The subsurface imaging is a central procedure in seismic exploration and, consequently, a topic of great economic interest. In general, the seismic data inversion process is employed to estimate the physical parameters of the subsurface. In geophysical applications, seismic inversion is usually formulated as an optimization problem that aims to minimize the difference between the modeled data and the observed data through the Gauss' law of error, which is closely linked to the Boltzmann-Gibbs statistical mechanics. In this approach, errors are assumed to be distributed according to a Gaussian distribution. However, in practice, especially in non-linear problems, errors are seldom Gaussian and, therefore, this approach may fail to reconstruct physical models, especially when there are outliers in the data set. Thus, the error laws determined by non-Gaussian statistics are essential for a robust seismic inversion. In this way, we present in this work new methodologies for the execution of seismic inversions based on non-Gaussian statistics.
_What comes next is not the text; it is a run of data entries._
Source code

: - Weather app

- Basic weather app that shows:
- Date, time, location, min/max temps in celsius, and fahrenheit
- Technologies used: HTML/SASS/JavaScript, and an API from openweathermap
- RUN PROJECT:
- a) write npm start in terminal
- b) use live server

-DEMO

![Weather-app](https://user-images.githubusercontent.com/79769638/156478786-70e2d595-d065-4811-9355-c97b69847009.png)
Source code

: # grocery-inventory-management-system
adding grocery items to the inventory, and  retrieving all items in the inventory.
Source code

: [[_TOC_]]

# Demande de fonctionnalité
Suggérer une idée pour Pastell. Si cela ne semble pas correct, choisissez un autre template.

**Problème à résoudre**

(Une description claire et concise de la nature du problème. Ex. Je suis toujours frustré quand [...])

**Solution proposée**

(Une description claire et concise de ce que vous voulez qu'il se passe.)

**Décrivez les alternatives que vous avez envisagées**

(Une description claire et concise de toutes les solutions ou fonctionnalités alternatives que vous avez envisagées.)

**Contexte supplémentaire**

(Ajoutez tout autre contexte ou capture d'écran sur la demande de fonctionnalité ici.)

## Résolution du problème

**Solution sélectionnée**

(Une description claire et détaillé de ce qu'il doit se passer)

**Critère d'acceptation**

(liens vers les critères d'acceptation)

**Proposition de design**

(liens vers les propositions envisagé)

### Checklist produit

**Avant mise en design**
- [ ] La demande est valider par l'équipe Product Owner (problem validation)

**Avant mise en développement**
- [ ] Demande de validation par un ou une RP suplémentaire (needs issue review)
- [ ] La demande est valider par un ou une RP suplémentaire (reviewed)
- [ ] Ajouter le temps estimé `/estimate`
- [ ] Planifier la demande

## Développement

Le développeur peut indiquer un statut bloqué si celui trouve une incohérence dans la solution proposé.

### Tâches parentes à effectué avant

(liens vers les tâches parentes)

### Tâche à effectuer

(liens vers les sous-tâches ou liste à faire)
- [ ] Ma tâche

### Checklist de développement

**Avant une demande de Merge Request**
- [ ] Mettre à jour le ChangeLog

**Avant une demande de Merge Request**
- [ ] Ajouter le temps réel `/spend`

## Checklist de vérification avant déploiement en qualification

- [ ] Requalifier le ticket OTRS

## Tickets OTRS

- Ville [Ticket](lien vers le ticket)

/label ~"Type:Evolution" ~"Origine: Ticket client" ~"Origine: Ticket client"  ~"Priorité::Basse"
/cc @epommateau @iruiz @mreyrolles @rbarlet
In particular, the generalized statistics in the sense of Tsallis and Kaniadakis are considered to solve a challenging problem of seismic inversion, called, Full-Waveform Inversion. In this work, we present the foundation and formalism of the FWI based on generalized statistical mechanics, as well as the results of several numerical tests carried out on two different subsurface models: (i) we consider a very dense seismic acquisition geometry in a Marmousi case study; and then, (ii) we employ an OBN acquisition in a case study with a representative model of the Brazilian pre-salt field. At the end, we compare the conventional FWI with the FWI based on Tsallis and Kaniadakis statistics. The results suggest that the FWI based on generalized statistical mechanics is a powerful
methodology, especially in noisy environments. In addition to the proposed methodology to provide better reconstruction of the subsurface models, no computational cost is added compared to the conventional approach.